Sobre suas possibilidades jurídicas, existem algumas alternativas que você pode considerar:

Revisão do processo anterior: Se você tem novas evidências médicas desde 2022 que comprovam o erro diagnóstico e a relação causal com o parkinsonismo medicamentoso e discinesia tardia, pode ser possível entrar com uma nova ação.
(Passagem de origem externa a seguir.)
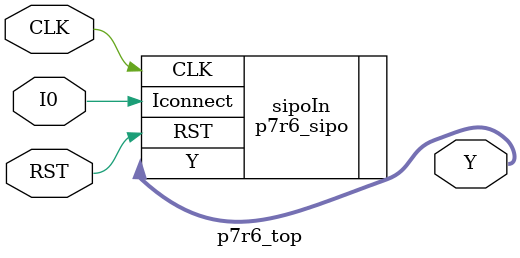
<source format=v>
`timescale 1ns / 1ps


module p7r6_top(
    input CLK, RST, I0,
    output [7:0] Y
    );
    p7r6_sipo sipoIn (.Iconnect(I0),.CLK(CLK),.RST(RST),.Y(Y));
endmodule

</source>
Evidências médicas mais recentes e conclusivas podem fazer diferença significativa.

Ação rescisória: Se houver vícios na sentença anterior ou evidências novas e relevantes que não puderam ser apresentadas no processo original, pode ser cabível uma ação rescisória para anular a decisão anterior.

Nova ação com fundamento diferente: Dependendo do que foi alegado no primeiro processo, pode ser possível uma nova ação com base em aspectos não abordados anteriormente.

Questão da prescrição: Para erro médico, o prazo prescricional é de 3 anos a partir do conhecimento do dano, mas jurisprudência recente tem entendido que quando os efeitos são continuados (como no seu caso), o prazo pode ser contado de forma diferente.

É fundamental que você procure um advogado especializado em erro médico para avaliar toda a documentação - tanto do processo anterior quanto as novas evidências médicas. Eles poderão analisar se há viabilidade para nova ação e qual a melhor estratégia.

Sua situação merece atenção jurídica adequada, especialmente considerando o impacto devastador que teve em sua vida pessoal e profissional.